On Saturday, we followed huntsman Buck Wiseman and the Clear Creek Beagles again for the midday hunt and then went out with the Sandanona Harehounds, the basset pack, hunted by Betsy Park. We’ll post some video from Saturday later in the week. As last year, the basset pack hunted in the famed Bunny Patch, also known as Little Texas, which, again as last year, was stuffed to the seams with running bunnies. Such an abundance (or abunnydance, har har) of game isn’t necessarily the blessing you might think,and the bassets were challenged to stay together on a single line at a time when there were so many tiny, long-eared missiles shooting this way and that and crossing paths.

Clear Creek huntsman Buck Wiseman and the pack on Friday. Photo by Dave Traxler.

The weather didn’t always cooperate, either, as the area got inches of rain and hound were buffeted by occasional gusty winds. But the hound work and the cry were tremendous–we only hope that you can hear it over the wind in our upcoming video from Saturday, when the basset pack chased a rabbit down at the bottom of Little Texas and ran in full cry along a creek–the perfect scenario for booming, haunting cry that echoed around the hills as we stood listening.

Huntsman Betsy Park brought the Sandanona Bassets from New York for the weekend. Photo by Dave Traxler.

Friend of the hounds and intrepid photographer Dave Traxler accompanied us on his first outing with the foot packs, and he got some great photos, including this one of Clear Creek’s beagle Sancerre in full flight. Remember Sancerre? If not, you might recognize her in this post from the summer of 2009; in the second video, she’s the beagle who likes to catch biscuits while swimming!

Sancerre makes a giant leap--this time on dry land. Photo by Dave Traxler.

Central Kentucky has had two to five inches of rain since Thursday, so there was plenty of slippery mud around. Predictably, one of the houndbloggers found some:

Never trust a creek bank after it rains! Hey, at least it wasn't the hound truck this time. Photo by Jean MacLean.

The thorny brush caused a few nicks and scrapes on the hounds, but there were no injuries, and the hounds ended a weekend of 18 hours total hunting all on, Jean reported this afternoon. And pretty happy they were, too, after such a full weekend of chasing game hither and yon.

The Farmington Beagles take a well-deserved nap after their hunt on Saturday morning. Photo by Dave Traxler.

==========

TASKS FOR THIS EXERCISE:
- A) Quote the part of the hunt report that opens with the words "Friend of the" and closes with "by Jean MacLean.".
- B) For each statement, answer yes or no according to the hunt report, and quote the words that settle it: (i) Betsy Park brought the Sandanona Bassets from New York; (ii) the thorny brush left some hounds injured; (iii) Dave Traxler had been out with the foot packs many times before.
The stored lines that come after the hunt report have no connection to it.

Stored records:
==========

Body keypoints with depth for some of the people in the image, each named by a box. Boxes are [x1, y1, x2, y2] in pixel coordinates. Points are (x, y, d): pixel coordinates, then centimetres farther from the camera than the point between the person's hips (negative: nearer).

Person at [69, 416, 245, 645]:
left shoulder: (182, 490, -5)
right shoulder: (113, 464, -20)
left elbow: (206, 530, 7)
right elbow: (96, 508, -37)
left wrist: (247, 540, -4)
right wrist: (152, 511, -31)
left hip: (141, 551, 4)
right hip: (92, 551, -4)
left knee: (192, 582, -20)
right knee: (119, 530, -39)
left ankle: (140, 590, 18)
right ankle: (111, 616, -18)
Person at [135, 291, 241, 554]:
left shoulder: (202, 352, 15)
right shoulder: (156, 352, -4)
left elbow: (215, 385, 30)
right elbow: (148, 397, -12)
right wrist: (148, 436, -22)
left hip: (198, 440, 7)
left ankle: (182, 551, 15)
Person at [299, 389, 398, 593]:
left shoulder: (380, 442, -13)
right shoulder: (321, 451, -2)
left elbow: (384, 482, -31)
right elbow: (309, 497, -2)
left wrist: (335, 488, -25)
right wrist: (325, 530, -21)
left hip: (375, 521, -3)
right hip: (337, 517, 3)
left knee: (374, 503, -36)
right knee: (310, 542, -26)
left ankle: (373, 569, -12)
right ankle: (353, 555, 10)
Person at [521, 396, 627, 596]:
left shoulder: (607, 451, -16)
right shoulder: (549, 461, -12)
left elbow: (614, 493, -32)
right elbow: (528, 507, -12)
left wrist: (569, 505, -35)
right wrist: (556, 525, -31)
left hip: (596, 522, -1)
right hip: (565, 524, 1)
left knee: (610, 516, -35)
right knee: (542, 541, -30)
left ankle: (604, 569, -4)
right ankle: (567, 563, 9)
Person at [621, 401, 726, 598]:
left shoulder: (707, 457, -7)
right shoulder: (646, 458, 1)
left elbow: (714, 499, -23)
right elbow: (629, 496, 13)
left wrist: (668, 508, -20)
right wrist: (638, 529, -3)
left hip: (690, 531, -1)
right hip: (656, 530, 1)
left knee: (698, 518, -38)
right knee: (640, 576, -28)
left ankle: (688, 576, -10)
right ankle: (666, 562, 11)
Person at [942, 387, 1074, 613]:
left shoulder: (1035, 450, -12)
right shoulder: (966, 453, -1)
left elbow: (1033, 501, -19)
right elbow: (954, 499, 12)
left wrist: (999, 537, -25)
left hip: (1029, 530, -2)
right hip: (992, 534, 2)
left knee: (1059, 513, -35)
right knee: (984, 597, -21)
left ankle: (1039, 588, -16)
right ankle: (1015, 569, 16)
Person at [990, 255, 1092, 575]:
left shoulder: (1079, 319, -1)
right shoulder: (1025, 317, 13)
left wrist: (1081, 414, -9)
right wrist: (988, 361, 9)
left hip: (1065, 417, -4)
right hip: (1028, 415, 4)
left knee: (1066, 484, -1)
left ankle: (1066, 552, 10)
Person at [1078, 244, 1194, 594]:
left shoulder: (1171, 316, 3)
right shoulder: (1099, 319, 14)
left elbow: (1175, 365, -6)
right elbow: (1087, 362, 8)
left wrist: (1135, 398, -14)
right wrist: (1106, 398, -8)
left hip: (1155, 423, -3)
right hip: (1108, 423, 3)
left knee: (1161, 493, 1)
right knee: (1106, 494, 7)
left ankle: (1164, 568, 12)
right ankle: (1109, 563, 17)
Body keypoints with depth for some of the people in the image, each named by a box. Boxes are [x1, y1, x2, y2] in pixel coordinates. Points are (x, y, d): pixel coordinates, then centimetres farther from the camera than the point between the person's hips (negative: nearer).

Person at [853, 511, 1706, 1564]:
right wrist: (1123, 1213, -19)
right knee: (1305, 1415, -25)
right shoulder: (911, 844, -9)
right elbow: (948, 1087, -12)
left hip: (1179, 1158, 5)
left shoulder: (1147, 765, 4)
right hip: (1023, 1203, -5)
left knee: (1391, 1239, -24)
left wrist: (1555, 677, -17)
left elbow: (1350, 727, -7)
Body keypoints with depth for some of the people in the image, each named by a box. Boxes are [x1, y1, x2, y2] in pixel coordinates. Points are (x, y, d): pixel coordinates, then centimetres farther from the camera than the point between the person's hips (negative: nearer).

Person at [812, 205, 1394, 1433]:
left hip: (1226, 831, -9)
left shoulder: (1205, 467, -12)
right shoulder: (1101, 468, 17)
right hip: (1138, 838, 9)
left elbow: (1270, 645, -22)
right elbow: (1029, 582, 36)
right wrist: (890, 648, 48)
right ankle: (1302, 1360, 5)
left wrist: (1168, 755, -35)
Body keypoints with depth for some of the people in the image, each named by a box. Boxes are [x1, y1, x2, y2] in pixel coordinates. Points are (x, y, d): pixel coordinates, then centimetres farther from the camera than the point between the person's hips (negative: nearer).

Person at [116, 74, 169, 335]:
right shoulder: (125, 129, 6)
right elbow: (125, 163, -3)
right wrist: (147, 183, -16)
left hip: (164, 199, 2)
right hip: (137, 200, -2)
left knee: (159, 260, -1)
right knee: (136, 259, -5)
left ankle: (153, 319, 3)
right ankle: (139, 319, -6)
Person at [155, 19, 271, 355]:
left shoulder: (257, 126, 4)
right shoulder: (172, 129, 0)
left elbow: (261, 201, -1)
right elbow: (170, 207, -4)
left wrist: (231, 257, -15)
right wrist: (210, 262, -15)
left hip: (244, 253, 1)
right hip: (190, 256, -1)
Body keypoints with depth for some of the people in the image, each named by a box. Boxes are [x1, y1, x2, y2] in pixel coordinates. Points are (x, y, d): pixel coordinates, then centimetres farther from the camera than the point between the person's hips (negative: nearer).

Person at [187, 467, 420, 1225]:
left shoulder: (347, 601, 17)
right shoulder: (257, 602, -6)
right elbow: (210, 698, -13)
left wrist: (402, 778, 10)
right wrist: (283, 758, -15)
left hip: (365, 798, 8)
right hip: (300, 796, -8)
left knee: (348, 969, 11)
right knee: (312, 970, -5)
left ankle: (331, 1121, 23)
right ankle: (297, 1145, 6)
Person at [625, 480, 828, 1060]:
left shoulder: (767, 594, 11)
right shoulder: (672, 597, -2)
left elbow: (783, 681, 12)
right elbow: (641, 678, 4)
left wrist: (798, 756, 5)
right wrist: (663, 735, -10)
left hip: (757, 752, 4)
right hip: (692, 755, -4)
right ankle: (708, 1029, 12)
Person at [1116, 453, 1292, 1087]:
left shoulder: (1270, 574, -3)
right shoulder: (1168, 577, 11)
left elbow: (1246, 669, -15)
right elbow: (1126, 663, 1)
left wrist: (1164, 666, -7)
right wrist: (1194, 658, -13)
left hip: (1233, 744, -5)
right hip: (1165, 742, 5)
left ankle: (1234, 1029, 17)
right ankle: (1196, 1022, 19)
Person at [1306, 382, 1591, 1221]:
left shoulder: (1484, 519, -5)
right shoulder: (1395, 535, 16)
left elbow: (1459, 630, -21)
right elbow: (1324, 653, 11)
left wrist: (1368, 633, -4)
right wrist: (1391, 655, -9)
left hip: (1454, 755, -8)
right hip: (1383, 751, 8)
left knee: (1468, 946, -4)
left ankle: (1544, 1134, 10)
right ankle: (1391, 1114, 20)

==========

ANSWERS TO THE EXERCISES:
- A)
Friend of the hounds and intrepid photographer Dave Traxler accompanied us on his first outing with the foot packs, and he got some great photos, including this one of Clear Creek’s beagle Sancerre in full flight. Remember Sancerre? If not, you might recognize her in this post from the summer of 2009; in the second video, she’s the beagle who likes to catch biscuits while swimming!

Sancerre makes a giant leap--this time on dry land. Photo by Dave Traxler.

Central Kentucky has had two to five inches of rain since Thursday, so there was plenty of slippery mud around. Predictably, one of the houndbloggers found some:

Never trust a creek bank after it rains! Hey, at least it wasn't the hound truck this time. Photo by Jean MacLean.

- B)
(i) Yes: "Huntsman Betsy Park brought the Sandanona Bassets from New York for the weekend."
(ii) No: "The thorny brush caused a few nicks and scrapes on the hounds, but there were no injuries"
(iii) No: "accompanied us on his first outing with the foot packs"